### Records shown
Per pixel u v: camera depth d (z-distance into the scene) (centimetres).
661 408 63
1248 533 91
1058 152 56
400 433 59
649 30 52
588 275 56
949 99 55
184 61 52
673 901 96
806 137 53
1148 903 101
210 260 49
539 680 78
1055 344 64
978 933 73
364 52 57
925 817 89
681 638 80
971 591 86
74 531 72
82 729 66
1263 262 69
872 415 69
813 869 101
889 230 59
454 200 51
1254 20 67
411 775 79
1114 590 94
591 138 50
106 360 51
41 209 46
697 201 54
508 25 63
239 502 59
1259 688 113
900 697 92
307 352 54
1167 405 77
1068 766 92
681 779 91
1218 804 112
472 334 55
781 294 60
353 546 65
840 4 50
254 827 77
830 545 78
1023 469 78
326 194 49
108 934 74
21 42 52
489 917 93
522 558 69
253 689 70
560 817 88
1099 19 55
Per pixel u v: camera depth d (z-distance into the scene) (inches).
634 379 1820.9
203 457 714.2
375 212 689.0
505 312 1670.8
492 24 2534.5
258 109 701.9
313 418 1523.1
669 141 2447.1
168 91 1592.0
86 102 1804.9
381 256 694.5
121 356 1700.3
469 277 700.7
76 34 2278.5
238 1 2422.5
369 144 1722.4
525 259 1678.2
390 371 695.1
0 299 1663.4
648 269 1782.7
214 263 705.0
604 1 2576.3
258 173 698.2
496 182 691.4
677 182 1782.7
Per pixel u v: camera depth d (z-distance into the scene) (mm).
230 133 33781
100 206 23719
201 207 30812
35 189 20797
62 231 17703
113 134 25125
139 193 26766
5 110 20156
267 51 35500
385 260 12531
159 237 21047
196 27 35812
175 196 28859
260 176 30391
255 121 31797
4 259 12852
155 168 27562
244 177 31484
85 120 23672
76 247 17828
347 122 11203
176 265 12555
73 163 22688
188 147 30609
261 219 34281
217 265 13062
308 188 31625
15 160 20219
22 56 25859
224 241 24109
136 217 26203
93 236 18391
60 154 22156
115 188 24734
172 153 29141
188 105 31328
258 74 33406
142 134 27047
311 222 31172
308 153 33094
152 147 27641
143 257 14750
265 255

### Task to carry out
Report, for the data above, every line in which the string "camera" appears.

### Task answer
Per pixel u v: camera depth d (z-distance into the scene) (centimetres).
Per pixel u v: camera depth d (z-distance into the scene) (inches).
Per pixel u v: camera depth d (z-distance into the scene) (mm).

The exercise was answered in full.